Multiple Registrations for the Same Course

Mutually Exclusive Courses

Crosslisted Courses

Co-scheduled Courses

Auditing

Auditing refers to the practice of attending a course for informational instruction only. The privilege of auditing courses is limited to matriculated students and senior citizens. Matriculated students who wish to audit a course must first obtain permission from the instructor. Senior citizens must arrange to audit courses through the School of Professional Development. An auditor does not receive academic credit for the course, nor does the University maintain any record of the auditor’s attendance in the course.

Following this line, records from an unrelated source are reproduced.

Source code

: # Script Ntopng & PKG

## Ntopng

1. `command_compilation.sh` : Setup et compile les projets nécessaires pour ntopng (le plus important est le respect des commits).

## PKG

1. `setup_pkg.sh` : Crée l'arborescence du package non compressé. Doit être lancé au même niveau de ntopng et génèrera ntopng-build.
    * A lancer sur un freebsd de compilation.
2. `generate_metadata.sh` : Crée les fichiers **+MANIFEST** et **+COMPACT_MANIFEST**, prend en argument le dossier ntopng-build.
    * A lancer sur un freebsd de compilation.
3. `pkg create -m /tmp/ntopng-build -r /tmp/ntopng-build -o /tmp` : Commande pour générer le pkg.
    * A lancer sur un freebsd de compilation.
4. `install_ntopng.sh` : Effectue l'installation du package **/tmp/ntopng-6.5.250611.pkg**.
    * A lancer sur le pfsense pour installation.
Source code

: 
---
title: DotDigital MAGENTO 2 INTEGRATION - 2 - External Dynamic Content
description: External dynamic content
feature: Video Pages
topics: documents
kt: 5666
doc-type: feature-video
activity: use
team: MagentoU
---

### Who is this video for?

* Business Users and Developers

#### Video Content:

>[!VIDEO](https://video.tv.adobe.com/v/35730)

Individual instructors may establish policies for auditors in their courses. In general, auditors are expected to refrain from participating in class discussions and from turning in or asking for grading of homework, term papers, or examinations. After the end of the add/drop period, the student may not change status in a course from auditor to registered.

Course Prerequisites

Students should meet the prerequisites to a course before taking the course. Prerequisites indicate through specific coursework the type of knowledge, the level of academic maturity, or the acceptance to a specific program that a student should have achieved before taking a course. Completion of the prerequisites may be in progress at the time the student advance registers for the following semester. The University has the option to de-register, by the end of the first week of classes, any student not meeting the prerequisites to a course. In addition, some courses enforce prerequisites at the time of registration. Students who believe they have satisfied the prerequisites to a course through transfer work or through other study or experience should seek permission of the instructor before registering. Permission of the instructor supersedes stated prerequisites. Certain courses may be taken only with the permission of the instructor or of the department; this is listed as a prerequisite to the course.

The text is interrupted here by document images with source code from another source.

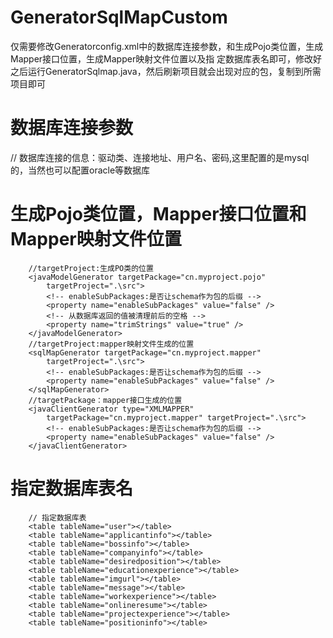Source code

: # GeneratorSqlMapCustom
仅需要修改Generatorconfig.xml中的数据库连接参数，和生成Pojo类位置，生成Mapper接口位置，生成Mapper映射文件位置以及指
定数据库表名即可，修改好之后运行GeneratorSqlmap.java，然后刷新项目就会出现对应的包，复制到所需项目即可

# 数据库连接参数
   // 数据库连接的信息：驱动类、连接地址、用户名、密码,这里配置的是mysql的，当然也可以配置oracle等数据库
        <jdbcConnection driverClass="com.mysql.jdbc.Driver"
            connectionURL="jdbc:mysql://localhost:3306/myproject" userId="root"
            password="12345">
        </jdbcConnection>
        
# 生成Pojo类位置，Mapper接口位置和Mapper映射文件位置
        //targetProject:生成PO类的位置
        <javaModelGenerator targetPackage="cn.myproject.pojo"
            targetProject=".\src">
            <!-- enableSubPackages:是否让schema作为包的后缀 -->
            <property name="enableSubPackages" value="false" />
            <!-- 从数据库返回的值被清理前后的空格 -->
            <property name="trimStrings" value="true" />
        </javaModelGenerator>
        //targetProject:mapper映射文件生成的位置 
        <sqlMapGenerator targetPackage="cn.myproject.mapper"
            targetProject=".\src">
            <!-- enableSubPackages:是否让schema作为包的后缀 -->
            <property name="enableSubPackages" value="false" />
        </sqlMapGenerator>
        //targetPackage：mapper接口生成的位置 
        <javaClientGenerator type="XMLMAPPER"
            targetPackage="cn.myproject.mapper" targetProject=".\src">
            <!-- enableSubPackages:是否让schema作为包的后缀 -->
            <property name="enableSubPackages" value="false" />
        </javaClientGenerator>
        
# 指定数据库表名
        // 指定数据库表
        <table tableName="user"></table>
        <table tableName="applicantinfo"></table>
        <table tableName="bossinfo"></table>
        <table tableName="companyinfo"></table>
        <table tableName="desiredposition"></table>
        <table tableName="educationexperience"></table>
        <table tableName="imgurl"></table>
        <table tableName="message"></table>
        <table tableName="workexperience"></table>
        <table tableName="onlineresume"></table>
        <table tableName="projectexperience"></table>
        <table tableName="positioninfo"></table>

Advisory prerequisites indicate the type of knowledge a student should have in order to do better in a course than would be expected without that knowledge. Students electing to take a course without satisfying the advisory prerequisite should expect to have to work harder and not do as well as students who have completed the advisory prerequisite.

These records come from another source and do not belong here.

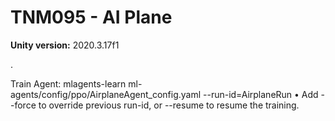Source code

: # TNM095 - AI Plane

**Unity version:** 2020.3.17f1

.

Train Agent:
mlagents-learn ml-agents/config/ppo/AirplaneAgent_config.yaml --run-id=AirplaneRun
• Add --force to override previous run-id, or --resume to resume the training.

Limits on Course Credits and Grading Options

There are limits on the number of credits from certain courses that can be applied toward the 120 required for the B.A. or B.S. degree, or the 128 required for the B.E. degree. Listed below are the maximum numbers of credits that can be applied toward the total number of credits required for a degree:

Independent study (30 credits): courses with numbers 273, 287, 444-449, 484-489, 499

Internships (12 credits): of which no more than 6 credits may be EXT 288

Activity-related courses (9 credits): AFS 283, LHD 307, LHD 308, PSY 283

Undergraduate teaching practica (6 credits)

Maximum numbers of credits that can be earned in non-liberal arts and sciences courses: B.A. candidates 30 credits; B.S. candidates 60 credits; B.E. candidates 90 credits

The following courses are non-liberal arts and sciences courses: ARS 154BUS 210, 214, 348; MUS individual instrument or voice instruction courses; student teaching courses numbered 449, 450, 451, 452, and 454; THR 244, 295, 296, 301-307, 340; BME, CME, ESE, ESG, ESM, and MEC courses; HAD, HAN, HAS, HBA, HBM, HDH, HDO, HDP, HNI courses; HWC fieldwork courses

Credits by approved examinations (30 credits): Approved examination programs are Advanced Placement examinations, College Level Examination Program subject examination, Regents College examinations, Stony Brook Challenge examination

Graduate courses (6 credits)

Developmental courses (0 credits): AIM 102, MAP 101, and MAP 103 are developmental courses

Repeated courses (0 credits): Courses are not repeatable unless specifically noted as repeatable in the Undergraduate Bulletin course description. See the entries “Retaking Courses” and “Repeatable Courses” earlier in this chapter for more information.

Restrictions on Credits Earned with a Grade of P: Students must complete at least 100 credits of the 120 required for the B.A. or B.S. or of the 128 credits required for the B.E. degree with a letter grade. In addition, courses taken under the Pass/No Credit option will not satisfy D.E.C. or general education requirements.